Task –
Every line that contains the word "HUŚTAWKĄ" should be copied from the records below.

[[ Records for the exercise open ]]

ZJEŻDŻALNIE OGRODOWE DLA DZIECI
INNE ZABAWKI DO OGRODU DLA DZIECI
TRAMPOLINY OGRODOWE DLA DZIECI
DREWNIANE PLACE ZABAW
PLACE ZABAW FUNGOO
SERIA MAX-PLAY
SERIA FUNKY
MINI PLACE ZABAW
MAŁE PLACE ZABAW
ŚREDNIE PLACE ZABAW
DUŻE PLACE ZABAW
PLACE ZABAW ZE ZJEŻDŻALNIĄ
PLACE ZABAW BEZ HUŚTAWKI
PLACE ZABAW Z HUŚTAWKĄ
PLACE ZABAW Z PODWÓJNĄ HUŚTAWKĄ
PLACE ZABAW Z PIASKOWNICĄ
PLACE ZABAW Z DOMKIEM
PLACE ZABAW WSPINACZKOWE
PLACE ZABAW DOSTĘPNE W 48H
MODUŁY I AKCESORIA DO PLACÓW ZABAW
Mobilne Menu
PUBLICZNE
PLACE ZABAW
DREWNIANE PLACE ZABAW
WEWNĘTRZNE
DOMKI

[[ Records for the exercise closed ]]

Answer –
PLACE ZABAW Z HUŚTAWKĄ
PLACE ZABAW Z PODWÓJNĄ HUŚTAWKĄ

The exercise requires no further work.